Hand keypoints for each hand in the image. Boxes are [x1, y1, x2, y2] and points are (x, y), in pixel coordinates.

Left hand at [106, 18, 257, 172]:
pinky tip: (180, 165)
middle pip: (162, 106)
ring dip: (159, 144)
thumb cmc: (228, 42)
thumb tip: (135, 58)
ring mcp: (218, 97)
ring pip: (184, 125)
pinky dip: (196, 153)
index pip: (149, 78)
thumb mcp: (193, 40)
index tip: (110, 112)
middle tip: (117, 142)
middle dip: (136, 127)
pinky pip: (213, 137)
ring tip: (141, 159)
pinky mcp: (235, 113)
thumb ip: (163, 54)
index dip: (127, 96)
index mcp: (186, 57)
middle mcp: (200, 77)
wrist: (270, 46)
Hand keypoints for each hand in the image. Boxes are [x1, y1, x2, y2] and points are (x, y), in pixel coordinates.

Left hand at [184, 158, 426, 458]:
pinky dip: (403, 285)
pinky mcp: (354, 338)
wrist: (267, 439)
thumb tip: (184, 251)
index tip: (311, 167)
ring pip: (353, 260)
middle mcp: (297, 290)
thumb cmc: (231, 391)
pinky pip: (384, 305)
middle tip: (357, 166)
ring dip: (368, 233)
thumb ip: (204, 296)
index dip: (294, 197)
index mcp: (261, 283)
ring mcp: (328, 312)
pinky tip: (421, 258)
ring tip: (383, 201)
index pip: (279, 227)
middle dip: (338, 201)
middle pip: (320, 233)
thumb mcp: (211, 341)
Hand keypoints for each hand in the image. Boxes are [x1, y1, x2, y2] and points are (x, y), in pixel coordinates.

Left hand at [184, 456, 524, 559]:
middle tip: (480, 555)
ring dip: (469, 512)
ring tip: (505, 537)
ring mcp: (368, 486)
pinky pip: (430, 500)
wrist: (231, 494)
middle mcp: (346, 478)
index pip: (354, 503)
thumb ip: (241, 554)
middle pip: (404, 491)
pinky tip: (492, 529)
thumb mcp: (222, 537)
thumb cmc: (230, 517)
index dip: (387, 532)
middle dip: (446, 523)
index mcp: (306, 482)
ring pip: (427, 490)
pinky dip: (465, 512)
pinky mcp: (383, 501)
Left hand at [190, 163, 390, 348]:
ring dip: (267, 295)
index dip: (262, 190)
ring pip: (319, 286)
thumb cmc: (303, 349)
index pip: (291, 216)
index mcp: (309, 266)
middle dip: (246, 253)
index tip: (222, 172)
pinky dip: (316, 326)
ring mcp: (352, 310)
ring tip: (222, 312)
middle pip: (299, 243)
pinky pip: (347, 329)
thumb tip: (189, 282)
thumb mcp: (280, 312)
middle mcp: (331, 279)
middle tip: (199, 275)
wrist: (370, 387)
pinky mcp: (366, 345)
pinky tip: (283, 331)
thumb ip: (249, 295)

__________________________________________________

Your goal: Starting at the line with "middle pip: (299, 243)", copy each line through the end of the data, both ends included, and give nothing else.

Exercise result:
middle pip: (299, 243)
pinky pip: (347, 329)
thumb tip: (189, 282)
thumb mcp: (280, 312)
middle mcp: (331, 279)
middle tip: (199, 275)
wrist: (370, 387)
pinky mcp: (366, 345)
pinky tip: (283, 331)
thumb ip: (249, 295)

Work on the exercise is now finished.